(Stored data entries)
-------------------------

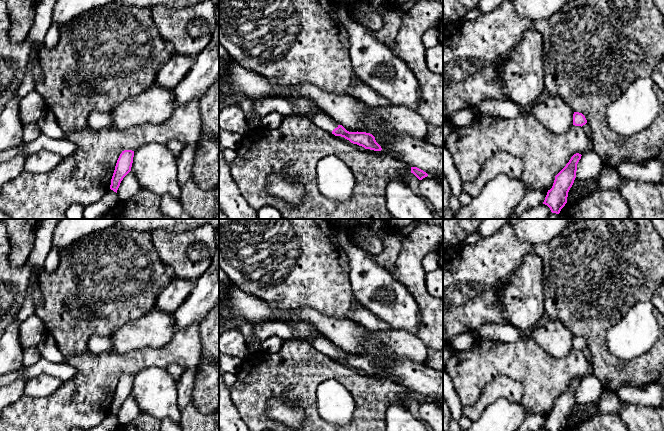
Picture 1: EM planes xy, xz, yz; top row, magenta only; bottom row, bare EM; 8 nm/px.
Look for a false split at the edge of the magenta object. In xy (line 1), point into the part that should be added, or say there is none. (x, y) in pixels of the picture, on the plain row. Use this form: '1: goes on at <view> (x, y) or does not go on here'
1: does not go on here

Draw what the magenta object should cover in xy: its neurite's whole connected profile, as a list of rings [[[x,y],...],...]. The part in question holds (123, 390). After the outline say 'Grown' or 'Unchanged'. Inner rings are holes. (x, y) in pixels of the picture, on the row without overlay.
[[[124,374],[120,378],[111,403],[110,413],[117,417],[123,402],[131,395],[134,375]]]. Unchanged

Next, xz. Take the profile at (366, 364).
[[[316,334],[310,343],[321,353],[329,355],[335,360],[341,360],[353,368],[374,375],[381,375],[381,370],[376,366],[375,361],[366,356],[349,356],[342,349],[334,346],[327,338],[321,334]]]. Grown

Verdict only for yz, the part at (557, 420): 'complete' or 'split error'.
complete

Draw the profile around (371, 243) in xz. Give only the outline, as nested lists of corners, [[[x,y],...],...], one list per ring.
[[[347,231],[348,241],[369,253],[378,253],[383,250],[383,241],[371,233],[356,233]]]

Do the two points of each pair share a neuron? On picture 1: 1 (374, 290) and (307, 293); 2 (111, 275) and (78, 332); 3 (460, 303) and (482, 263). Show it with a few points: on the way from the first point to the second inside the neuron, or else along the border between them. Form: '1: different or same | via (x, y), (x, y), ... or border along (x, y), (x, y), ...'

-------------------------

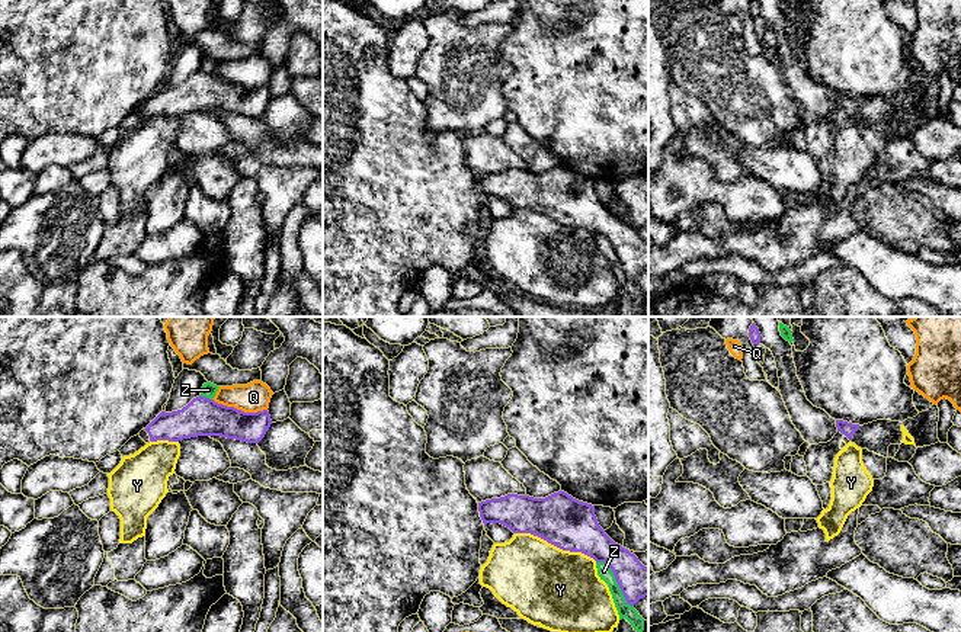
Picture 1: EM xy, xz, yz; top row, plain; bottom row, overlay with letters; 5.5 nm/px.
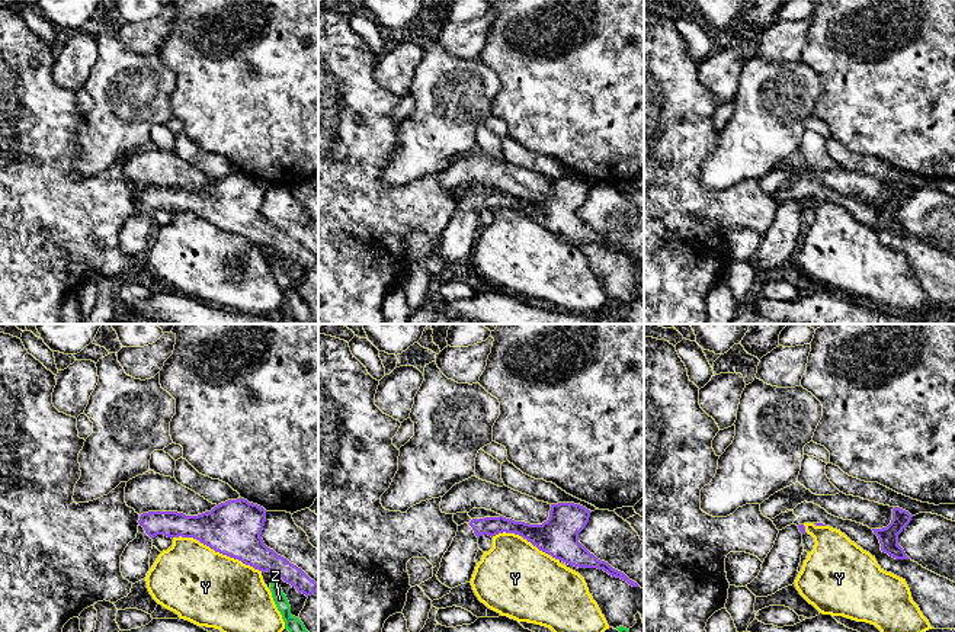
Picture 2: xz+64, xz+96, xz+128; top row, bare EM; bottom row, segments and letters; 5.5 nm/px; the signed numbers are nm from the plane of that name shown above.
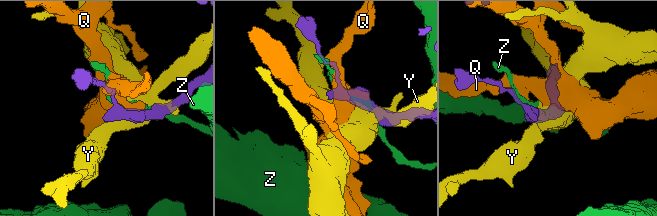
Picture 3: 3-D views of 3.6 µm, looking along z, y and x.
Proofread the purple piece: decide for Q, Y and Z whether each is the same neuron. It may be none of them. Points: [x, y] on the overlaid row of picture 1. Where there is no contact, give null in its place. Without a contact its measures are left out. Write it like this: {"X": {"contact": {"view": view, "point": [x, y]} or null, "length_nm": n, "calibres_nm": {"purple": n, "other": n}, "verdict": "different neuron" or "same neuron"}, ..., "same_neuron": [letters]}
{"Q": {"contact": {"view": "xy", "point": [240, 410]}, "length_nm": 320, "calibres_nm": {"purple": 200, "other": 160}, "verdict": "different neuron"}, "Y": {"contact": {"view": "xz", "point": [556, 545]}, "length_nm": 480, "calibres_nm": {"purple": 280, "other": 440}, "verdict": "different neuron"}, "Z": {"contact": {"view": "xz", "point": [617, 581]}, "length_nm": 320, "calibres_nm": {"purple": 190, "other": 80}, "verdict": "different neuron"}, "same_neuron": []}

-------------------------

**Problem details**
All lines above with the word "bottom" need to be reported.

**Solved exercise**
Picture 1: EM planes xy, xz, yz; top row, magenta only; bottom row, bare EM; 8 nm/px.
Picture 1: EM xy, xz, yz; top row, plain; bottom row, overlay with letters; 5.5 nm/px.
Picture 2: xz+64, xz+96, xz+128; top row, bare EM; bottom row, segments and letters; 5.5 nm/px; the signed numbers are nm from the plane of that name shown above.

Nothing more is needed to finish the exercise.